The authors declare no competing interests.

Figures

Fig. 1
Fig. 1. Phylogenetic tree reconstruction of the NS5 Marine Group.
a 16S rRNA gene tree constructed using MAG sequences, from this and previous studies and the GTDB database, and 100 sequences classified as NS5 Marine Group in the SILVA 138 database. The tree represents a consensus from six input trees, constructed using three different algorithms, RaxML, Neighbour-joining and parsimony, with two different positional variability filters. b Ribosomal protein tree generated from a concatenated alignment of 16 proteins identified within NS5 species-representatives MAGs and genomes of Polaribacter and Tenacibaculum retrieved from the NCBI RefSeq database. The cultured isolate, Iso_AHE01FL, is highlighted in bold and with ***.
Fig. 2
Fig. 2. Visualisation of cells from NS5_A and NS5_F.
Environmental cells hybridised using CARD-FISH probes targeting the NS5_A (A) and NS5_F (B). FISH probe signals are shown in green and DNA stain in blue. C Transmission electron microscopy image of the isolate, Iso_AHE01FL, in the NS5_F.
Fig. 3
Fig. 3. Three select species that represent different distribution types observed across the NS5 and their dynamics in relation to abiotic conditions.
RPKM values were calculated based on read recruitment from Tara Oceans metagenomes to species-representative MAGs using BBMap with a 99% identity threshold. A minimum threshold of 0.25 RPKM was applied which ensured a minimum genome coverage of 40%. a Global distribution and b dynamics in species RPKM values across abiotic conditions. Within the scatter plots, each point represents a Tara Oceans sample where the species RPKM value was >0.25. Alongside each scatterplot is a density diagram showing the distribution of points.
Fig. 4
Fig. 4. Temporal dynamics of NS5 species-representatives in surface waters at Helgoland Roads, North Sea.
Distributions were obtained by recruiting oligotype representatives from a previously published dataset (62) to each species-representative MAG using BBMap with a 100% identity threshold. Next to each species-representative name, the original oligotype number is provided for direct comparison with previous dataset. Only recruitments successful with a 100% identity threshold are included. The relative abundances for each oligotype were taken from the original publication.
Fig. 5
Fig. 5. Summary of substrate utilisation genes annotated in species-representative MAGs.
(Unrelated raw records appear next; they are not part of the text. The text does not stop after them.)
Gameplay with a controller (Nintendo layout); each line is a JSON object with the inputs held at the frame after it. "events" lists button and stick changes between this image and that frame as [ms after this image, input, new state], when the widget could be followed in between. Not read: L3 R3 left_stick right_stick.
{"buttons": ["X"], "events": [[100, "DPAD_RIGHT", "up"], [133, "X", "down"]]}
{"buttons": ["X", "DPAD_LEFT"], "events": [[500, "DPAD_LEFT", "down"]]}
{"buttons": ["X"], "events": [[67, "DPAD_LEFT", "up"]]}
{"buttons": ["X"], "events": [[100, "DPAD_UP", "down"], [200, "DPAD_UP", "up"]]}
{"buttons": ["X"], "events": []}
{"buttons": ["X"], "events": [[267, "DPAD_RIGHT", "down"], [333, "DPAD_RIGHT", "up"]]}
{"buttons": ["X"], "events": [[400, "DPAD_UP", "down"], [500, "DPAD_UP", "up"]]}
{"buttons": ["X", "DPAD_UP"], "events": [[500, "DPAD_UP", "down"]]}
a Number of glycoside hydrolase genes based on agreeing annotations from HMMscan against dbCAN database and Diamond blastp search against the CAZy database. b Number of peptidases annotated using blastp search against the MEROPS database. c Number of sulfatase genes based on HMMscan against the Pfam sulfatase profile and blastp search against the SulfAtlas database. d Number of TonB-dependent transporters based on HMMscan against TIGRFAM TonB profiles.
Fig. 6
Fig. 6. Comparison of the substrate utilisation gene composition between species-representatives.
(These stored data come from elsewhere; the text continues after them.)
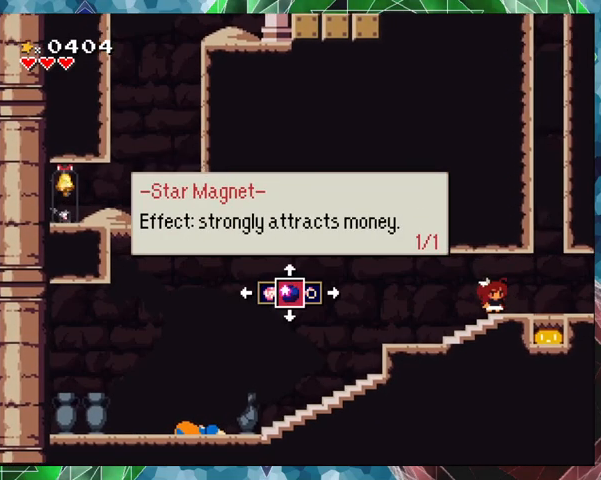
{"buttons": ["X", "DPAD_UP"], "events": [[100, "DPAD_UP", "up"], [433, "DPAD_UP", "down"]]}
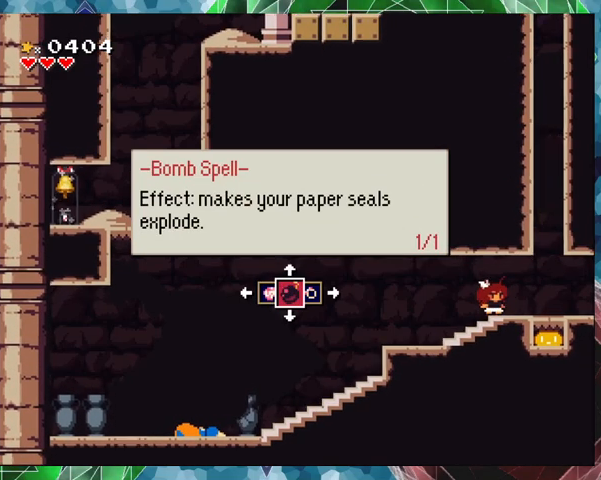
{"buttons": ["X"], "events": [[33, "DPAD_UP", "up"], [333, "DPAD_DOWN", "down"], [433, "DPAD_DOWN", "up"]]}
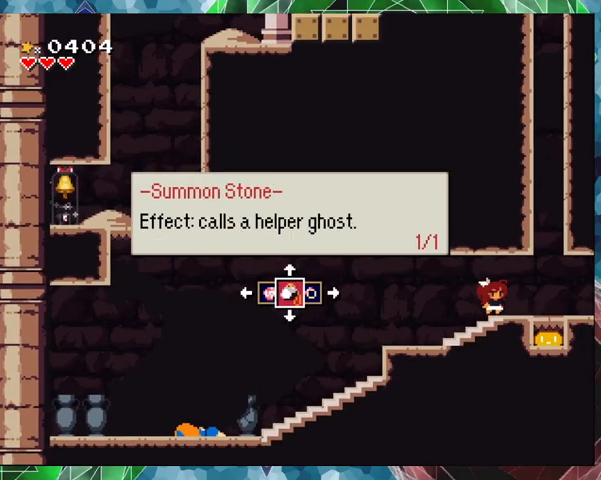
{"buttons": [], "events": [[333, "X", "up"]]}
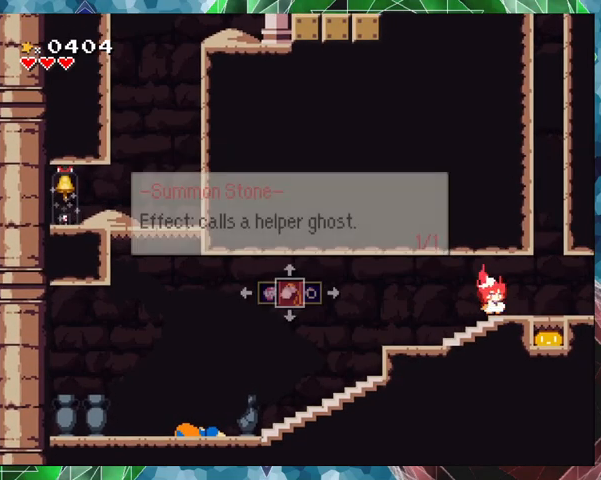
{"buttons": ["DPAD_RIGHT"], "events": [[333, "DPAD_RIGHT", "down"]]}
A dissimilarity matrix was generated from the CAZyme, peptidase, sulfatase and TonB-dependent transporter gene compositions and subsequently used for a hierarchical clustering analysis and b non-metric multi-dimensional scaling ordination. *indicates the isolate, Iso_AHE01FL.
Fig. 7
Fig. 7. Polysaccharide utilisation loci containing gene colocalisations that are conserved within candidate genera.
The structures presented include two each from the candidate species of NS5_D, 20100330_Bin_64_1, and NS5_F, Iso_AHE01FL. Although the exact PUL structures vary across species, the colocalisation of CAZymes are conserved within all species of the genus. The predicted substrate targets for NS5_D PULs are, PUL_1 = α-fucan and PUL_2 = unclear, and for NS5_F, PUL_3 = laminarin and PUL_4 = alginate.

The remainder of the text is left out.